▸ WORK REQUIRED
Pull out every line in the listing below from the one containing "family: Scatopsidae" down to the end of the listing, copying each line unchanged. Leave the pictures out of your answer.

Dataset entries:
========

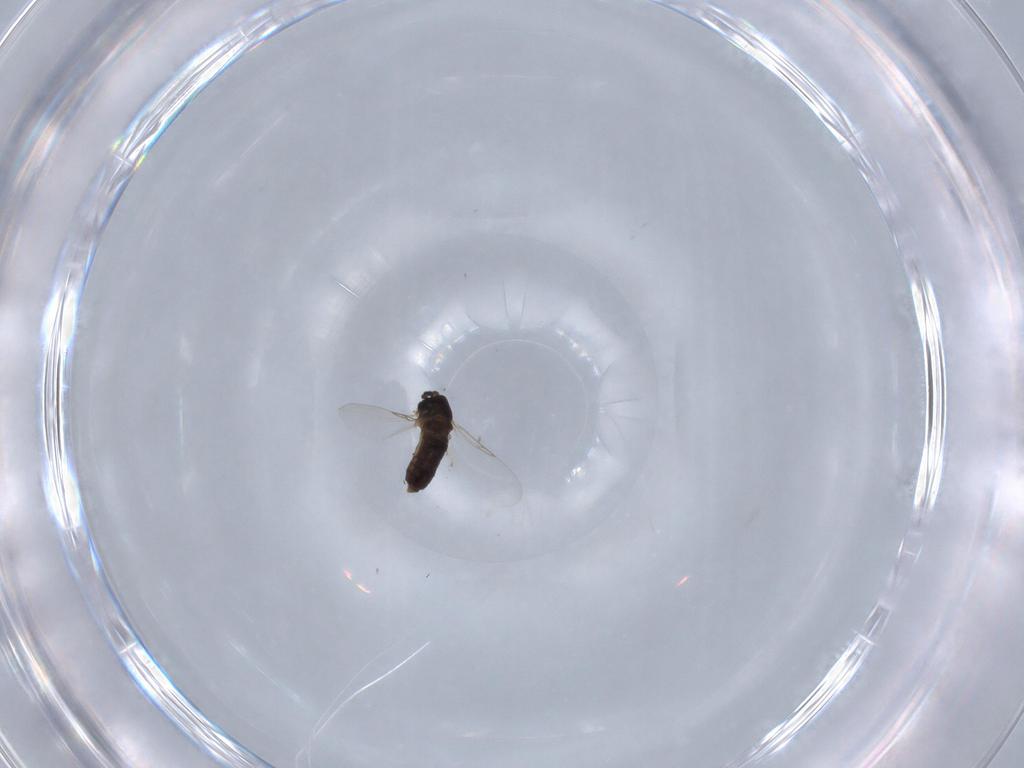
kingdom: Animalia
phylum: Arthropoda
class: Insecta
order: Diptera
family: Scatopsidae
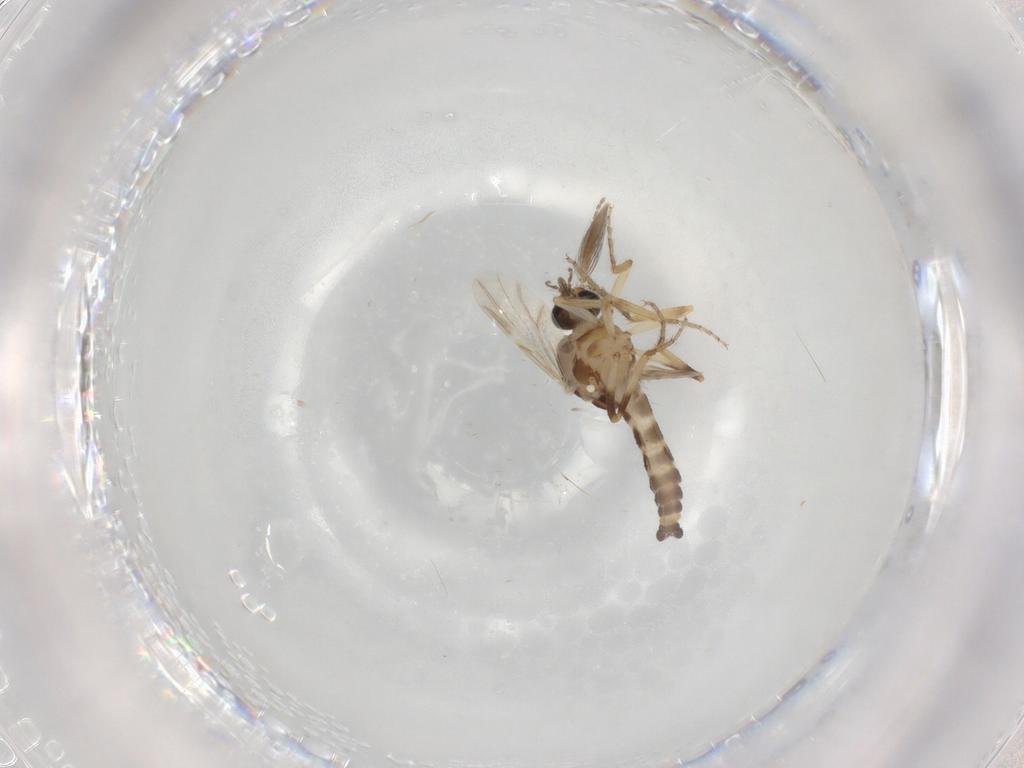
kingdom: Animalia
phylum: Arthropoda
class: Insecta
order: Diptera
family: Ceratopogonidae
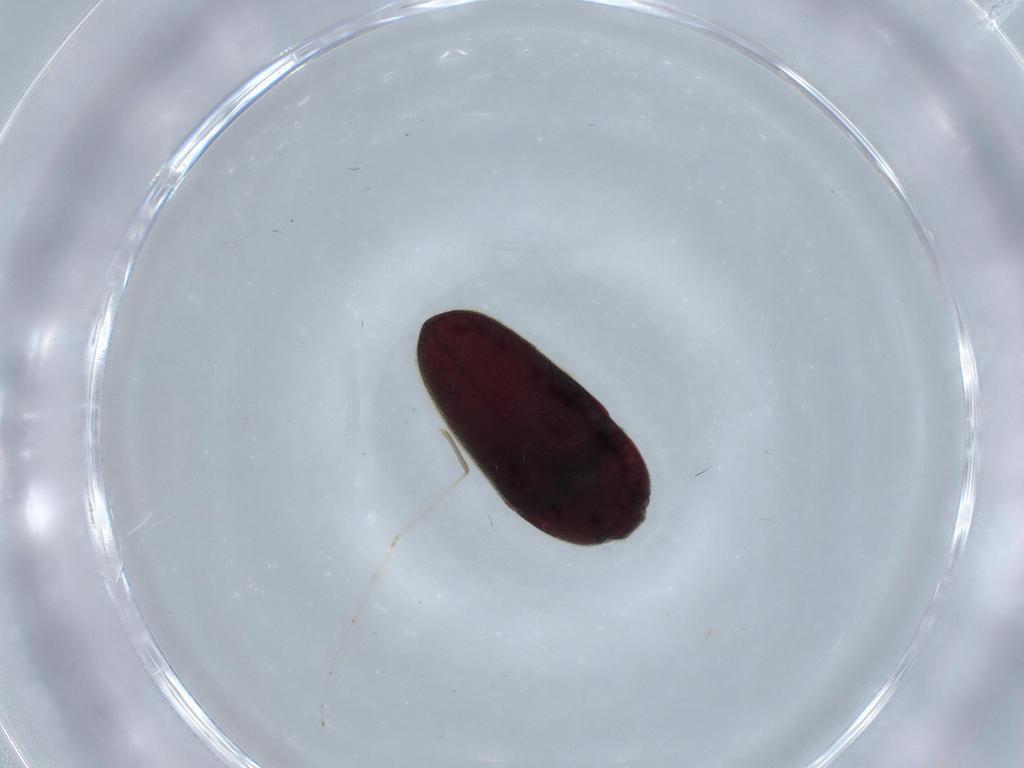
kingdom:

========

▸ ANSWER FOR THE TASK
family: Scatopsidae
kingdom: Animalia
phylum: Arthropoda
class: Insecta
order: Diptera
family: Ceratopogonidae
kingdom:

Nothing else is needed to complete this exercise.